Across the country, developers are breathing new life into historic buildings — and historic tax credit (HTC) programs are helping make those projects possible. These programs provide a powerful financial incentive for renovation, making it easier to transform older structures into vibrant spaces. However, these kinds of projects don’t just restore buildings — they re-energize neighborhoods, attract investment and give communities a stronger sense of identity. By making preservation more financially feasible, they open the door for developers to take on projects that might otherwise remain stuck on the drawing board.

How historic tax credits work.

In many states, developers can receive tax credits of up to 25% of their Qualified Rehabilitation Expenses (QREs). For example, if a renovation project involves $1 million in eligible costs, the developer may earn $250,000 in credits.
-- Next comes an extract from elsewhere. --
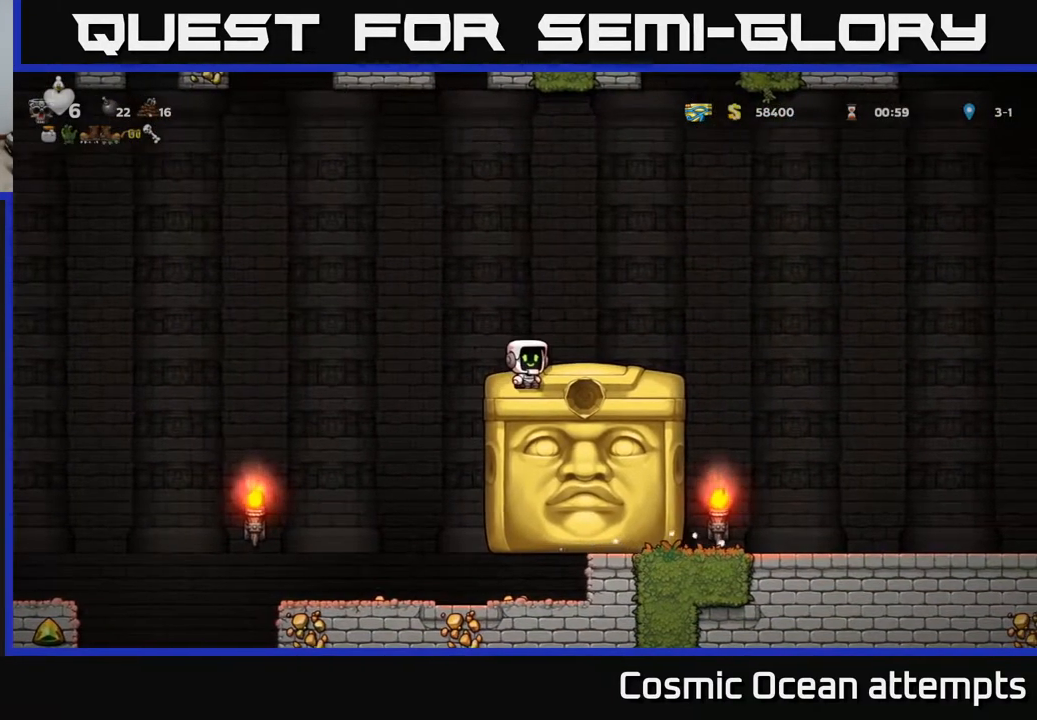
{"buttons": [], "left_stick": "center", "events": []}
Because most developers don’t carry tax liabilities large enough to use the full amount, they can sell their remaining credits to a financial institution or bank at a discounted rate. In turn, that financial institution can apply those credits against its own tax liability or resell them. The process not only helps developers fund large-scale projects but also creates opportunities for financial partners to support revitalization efforts.
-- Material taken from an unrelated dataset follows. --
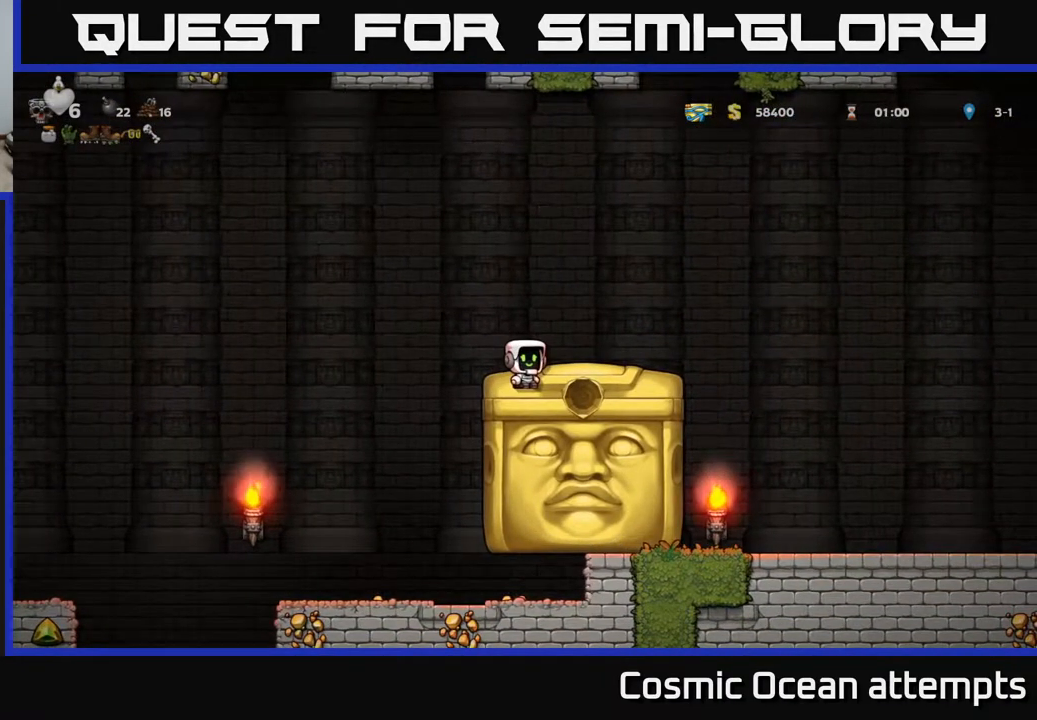
{"buttons": [], "left_stick": "center", "events": []}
The impact of HTCs reaches far beyond the balance sheet:

  • For communities, they preserve iconic architecture, increase tax revenues from new businesses and instill pride by giving historic buildings new purpose.
  • For local economies, they help attract residents, businesses and visitors back into revitalized areas.
  • For developers, they provide a crucial piece of financing that makes major renovations more cost-effective.

“The historic tax credit program has increased in popularity over the last ten years as more developers have learned how to leverage it,” said Nadia McMichael, Manager of Tax Credit Services at Commerce Bank. “Major midwestern cities with strong urban cores — like St. Louis, Kansas City and Indianapolis — have been tapping into tax credits for years. More recently, we’ve seen pioneering efforts in places like Oklahoma, and there’s growing momentum as more developers across the region learn how to effectively put these tools to work in revitalizing their downtowns.”

A track record of success.

The Commerce Bank Tax Credit Services department was established nearly 25 years ago and works with programs across Missouri, Kansas, Oklahoma, Arkansas, Texas, Minnesota, Wisconsin, Colorado, Iowa and Massachusetts. Recent efforts include four historic renovation projects in Oklahoma this year alone. These projects not only preserved significant buildings in Tulsa and Oklahoma City but also helped catalyze economic development in their surrounding neighborhoods.

“These high-profile projects get a lot of attention and exposure in the community. Developers recognize Commerce Bank as a strong regional bank with significant resources,” said Shannon O’Doherty, CEO of Commerce Bank’s Oklahoma market.

Preserving the past and building the future.

Eligibility for HTC programs requires that a property be listed on the National Register of Historic Places link opens in a new window, either individually or as part of a district. Developers can work with preservation consultants to apply to the National Park Service and the State Historic Preservation Office for historic designation. Ultimately, historic tax credits allow the past to inform the future, preserving the character of communities while ensuring historic spaces continue to serve vital roles for decades to come.

As McMichael put it: “The greenest building is one that’s already been built.”